From what I can tell this service does absolutely nothing to protect you from being hacked.

It's more like a "you might've been hacked" notification.

If you know something suspicious is happening you can change your password (from the app) and throw the hacker out. You can also avoid rolling-hacks (ex: when your email is used to reset passwords on other services)
I'm not saying the service has no potential value, rather that it doesn't fulfill the "don't get hacked" reprise by notifying you after the fact.

The notification could allow you to fix the problem once it has happened but any hacker with reasonable sophistication can download data and change passwords in an automated fashion long before you can finish reading the notification.

what if the hacker resets the password before you get a chance to?
Wouldn't a third party service repeatedly logging into my services from a LogDog IP raise some flag on it's own at the service's own intrusion detection?
Very good point. It took us a while to get around that :-)
Perhaps it's simply a poor choice of words on your part, but "get around that" raises red flags for me. It makes it sound like you've found a loophole in their intrusion detection systems, that will (hopefully) be closed when it is detected—which will become ever more likely if your system becomes more popular.

TASK OBJECTIVE:
What example of a rolling hack does the discussion above give?

SOURCE DATA:
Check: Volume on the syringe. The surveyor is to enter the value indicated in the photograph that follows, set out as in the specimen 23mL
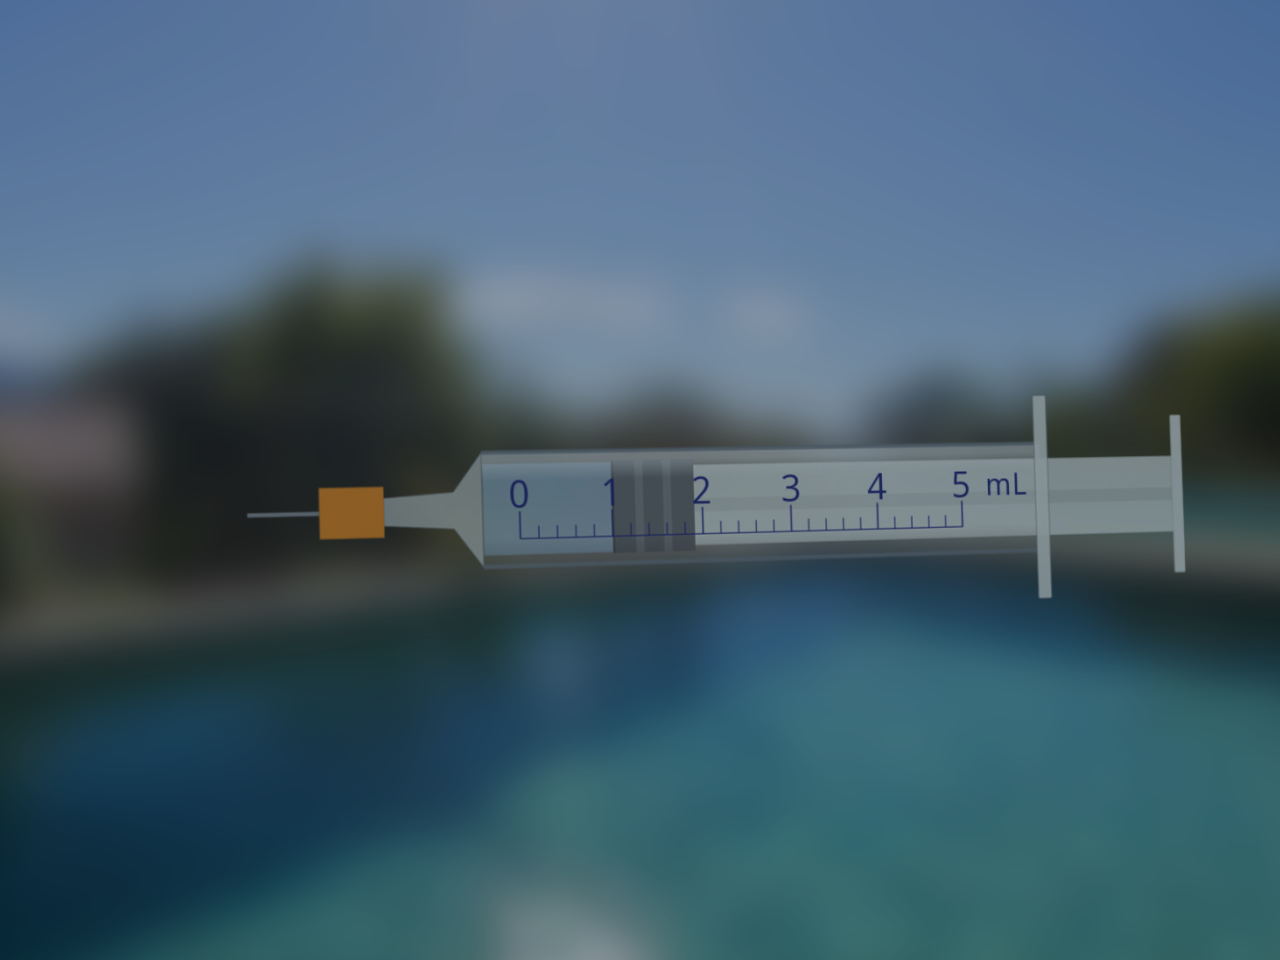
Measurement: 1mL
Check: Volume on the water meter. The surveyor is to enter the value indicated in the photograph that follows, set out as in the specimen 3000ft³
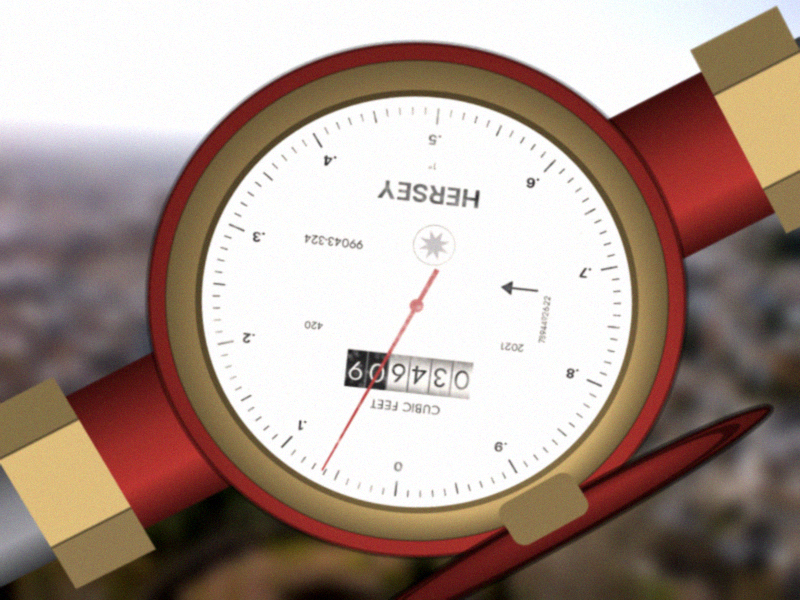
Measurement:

REPLY:
Your email being used to reset passwords on other services.